ЗАДАНИЕ 1
Сократите абзац отрывка, начинающийся словами «Когда я только пришла», и представьте его в виде списка с сохранением основных фактов.
ЗАДАНИЕ 2
Переведите на английский язык предложение из отрывка: «Моя дочь встала и на всю аудиторию сказала, чтобы все заткнулись».
ЗАДАНИЕ 3
Перепишите из отрывка без изменений фрагмент от слов «Как-то им читал» до слов «на филологическом факультете.» включительно.

ПРЕДОСТАВЛЕННЫЙ ОТРЫВОК
:::::

Зато в академии она стала организатором всех активностей — у нее уже был пример того, как делала мама. Но работать в школу она не пошла, хотя задатки были, прирожденный педагог, я так считаю до сих пор. И она очень уважала преподавателей. Даже если что-то ей не нравилось, она никогда ничего плохого о преподавателе не говорила.
Как-то им читал лекцию старенький профессор: когда он что-то писал на доске, у него дрожали руки. Ну и парни съязвили. Моя дочь встала и на всю аудиторию сказала, чтобы все заткнулись. И это произвело впечатление, все замолчали. То есть она очень чувствительно относится к педагогам, и для меня это важно. Наверное, с этой точки зрения правильно, что я была классным руководителем, все к лучшему.

— Так вы сказали и в ролике для «Классной темы!»: вы хотели стать художником, но оказались на филологическом факультете.
— Я так была увлечена рисованием, что могла рисовать сутки напролет! Я даже себе давала такой обет: если стану художником, у меня не будет ни семьи, ни детей, я посвящу свою жизнь творчеству. Но Бог решил, что у меня будет много детей, и отправил меня в школу.
Когда я только пришла, мне дали класс очень трудных детей, их было сорок пять человек. От этого класса за один год отказались два классных руководителя. И вот меня, молодого учителя, кинули в этот омут с головой. Выживешь — значит, будешь работать. И сразу отправили с незнакомыми детьми в колхоз на картошку. Я никого не знаю. Приехали на поле, а они все разбежались по кустам кто куда. Мне хотелось плакать. Я их, конечно, позвала, кто-то пришел, а кто-то так и сидел в кустах. Некоторые курили. Тогда я взяла ведро и пошла собирать эту картошку. Нас работой не испугаешь. И они вышли, представляете, и стали работать.

:::::

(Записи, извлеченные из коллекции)
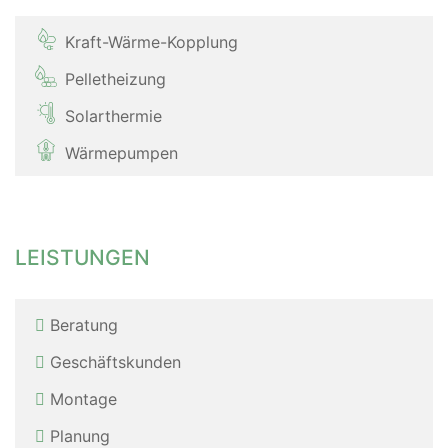
Kraft-Wärme-Kopplung
Pelletheizung
Solarthermie
Wärmepumpen
LEISTUNGEN
Beratung
Geschäftskunden
Montage
Planung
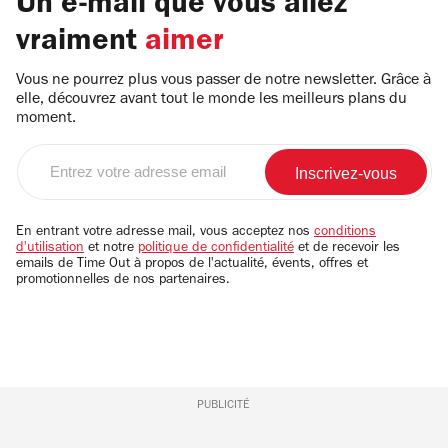
Un e-mail que vous allez
vraiment
aimer
Vous ne pourrez plus vous passer de notre newsletter. Grâce à
elle, découvrez avant tout le monde les meilleurs plans du
moment.
Entrez
votre
adresse
email
En entrant votre adresse mail, vous acceptez nos
conditions
d'utilisation
et notre
politique de confidentialité
et de recevoir les
emails de Time Out à propos de l'actualité, évents, offres et
promotionnelles de nos partenaires.
PUBLICITÉ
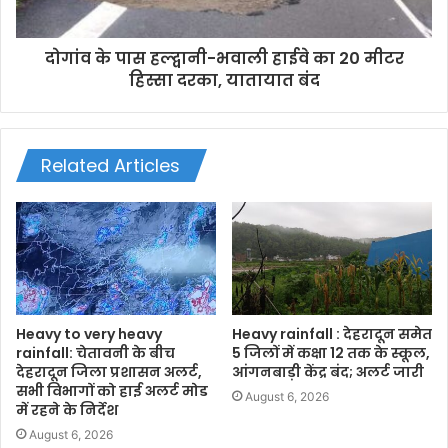
दोगांव के पास हल्द्वानी-भवाली हाईवे का 20 मीटर
हिस्सा दरका, यातायात बंद
Related Articles
Heavy to very heavy
Heavy rainfall : देहरादून समेत
rainfall: चेतावनी के बीच
5 जिलों में कक्षा 12 तक के स्कूल,
देहरादून जिला प्रशासन अलर्ट,
आंगनबाड़ी केंद्र बंद; अलर्ट जारी
सभी विभागों को हाई अलर्ट मोड
August 6, 2026
में रहने के निर्देश
August 6, 2026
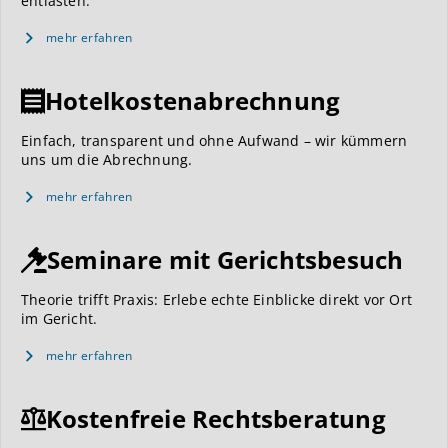
entlasten.
mehr erfahren
Hotelkostenabrechnung
Einfach, transparent und ohne Aufwand – wir kümmern
uns um die Abrechnung.
mehr erfahren
Seminare mit Gerichtsbesuch
Theorie trifft Praxis: Erlebe echte Einblicke direkt vor Ort
im Gericht.
mehr erfahren
Kostenfreie Rechtsberatung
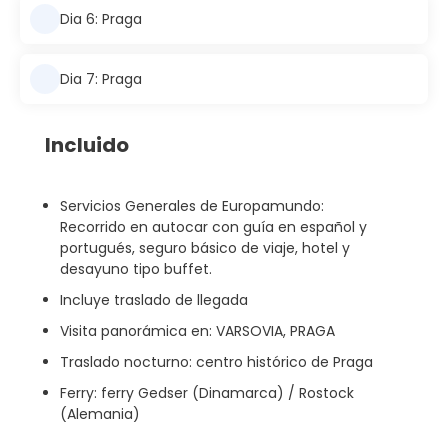
Dia 6: Praga
Dia 7: Praga
Incluido
Servicios Generales de Europamundo:
Recorrido en autocar con guía en español y
portugués, seguro básico de viaje, hotel y
desayuno tipo buffet.
Incluye traslado de llegada
Visita panorámica en: VARSOVIA, PRAGA
Traslado nocturno: centro histórico de Praga
Ferry: ferry Gedser (Dinamarca) / Rostock
(Alemania)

:::::

ПОЛЕ ОТВЕТА 1
- В начале работы рассказчице дали класс из сорока пяти очень трудных детей; за один год от него отказались два классных руководителя.
- Молодого учителя сразу отправили с этими незнакомыми детьми в колхоз на картошку.
- На поле дети разбежались по кустам, некоторые курили; на зов пришли не все.
- Тогда она взяла ведро и сама пошла собирать картошку, после чего дети вышли и стали работать.

ПОЛЕ ОТВЕТА 2
My daughter stood up and told the whole lecture hall to shut up.

ПОЛЕ ОТВЕТА 3
Как-то им читал лекцию старенький профессор: когда он что-то писал на доске, у него дрожали руки. Ну и парни съязвили. Моя дочь встала и на всю аудиторию сказала, чтобы все заткнулись. И это произвело впечатление, все замолчали. То есть она очень чувствительно относится к педагогам, и для меня это важно. Наверное, с этой точки зрения правильно, что я была классным руководителем, все к лучшему.

— Так вы сказали и в ролике для «Классной темы!»: вы хотели стать художником, но оказались на филологическом факультете.